TEXT FOR ANALYSIS:
Mike Bowers, director, and Tamala Marley, workforce specialist, shared updates on their activities over the past year and where Darke County is heading with its current economic climate. Bowers also announced special awards, including naming Family Health as the Business of the Year for 2021.
“This goes to a well-deserved organization that has done phenomenal things and continues to do phenomenal things in the county in the healthcare field,” said Bowers. “I think they have positively affected every community in the county.”
Accepting the award were Jean Young and Jared Pollick. Young, the retired director of Family Health, shared the history of Family Health and what it has done over the past 49 years. The organization began caring for migrant farm workers, but it was quickly realized there were 3,000 residents without a physician and kept the facility open year round. Today, Family Health has 30,000 patients that walk through the doors 120,000 times each year. The organization has grown to include a pharmacy, pediatrics, women’s healthcare, vision and dental programs, laboratory, Women and Infant Children (WIC) program and radiology. Young said she is very proud of their addiction medicine and needle exchange programs.

GIVEN ENTRIES:
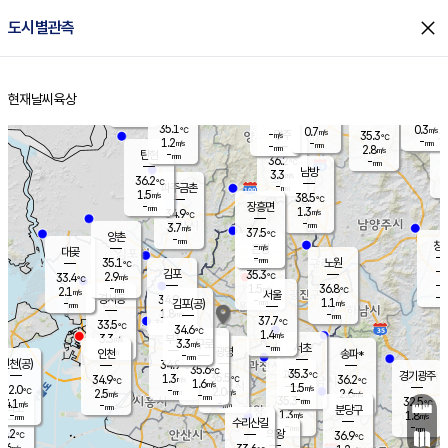
close
도시별관측
장남
판문점
35.8
℃
1.6
m/s
화현
34.7
동두천
℃
남면
-
현재날씨
육상
mm
파주
0.3
홈
m/s
포천
32.5
-
35.7
℃
mm
℃
35.3
℃
35.1
0.3
0.7
m/s
℃
m/s
-
양주
35.3
m/s
가
℃
-
1.2
-
mm
m/s
mm
-
mm
2.8
m/s
-
탄현
mm
36.2
-
3
℃
mm
남방
3.3
m/s
1
36.2
℃
-
파주금촌
mm
1.5
m/s
38.5
℃
-
장흥면
mm
1.3
m/s
34.9
℃
-
mm
3.7
m/s
37.5
℃
양촌
-
mm
창
-
m/s
은평
대곶
-
mm
35.1
노원
℃
-
김포
35.3
2.9
℃
33.4
m/s
℃
-
m/
-
1.5
36.8
m/s
mm
2.1
℃
m/s
서울
-
경서동
34.9
m
-
1.1
℃
mm
-
김포(공)
m/s
mm
1.8
-
m/s
mm
37.7
℃
33.5
-
℃
mm
34.6
℃
1.4
m/s
3.3
부천
m/s
3.3
구로
m/s
-
서초
mm
-
광명
mm
인천
송파*
-
mm
인천(공)
34.9
℃
35.6
℃
35.3
과천
경기광주
℃
35.5
1.3
34.9
36.2
m/s
℃
℃
℃
1.6
m/s
1.5
m/s
32.0
-
2.0
℃
mm
2.5
m/s
2.6
m/s
-
m/s
mm
-
35.3
32.5
mm
4.1
-
℃
℃
m/s
-
-
mm
무의도
mm
mm
분당구
1.3
-
1.8
m/s
m/s
mm
수리산길
-
-
mm
mm
0.2
의왕
36.9
℃
℃
2.6
m/s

WHAT TO DO:
A) Can you extract the part of the article on Family Health's award from "Mike Bowers, director, and" to "Year for 2021.", word for word?
B) Answer these questions from the article on Family Health's award:
(i) Which organization was named Business of the Year for 2021?
(ii) Who accepted the award?
(iii) How many patients does Family Health have today?

RESPONSES FOR EACH TASK:
A)
Mike Bowers, director, and Tamala Marley, workforce specialist, shared updates on their activities over the past year and where Darke County is heading with its current economic climate. Bowers also announced special awards, including naming Family Health as the Business of the Year for 2021.

B)
(i) Family Health
(ii) Jean Young and Jared Pollick
(iii) 30,000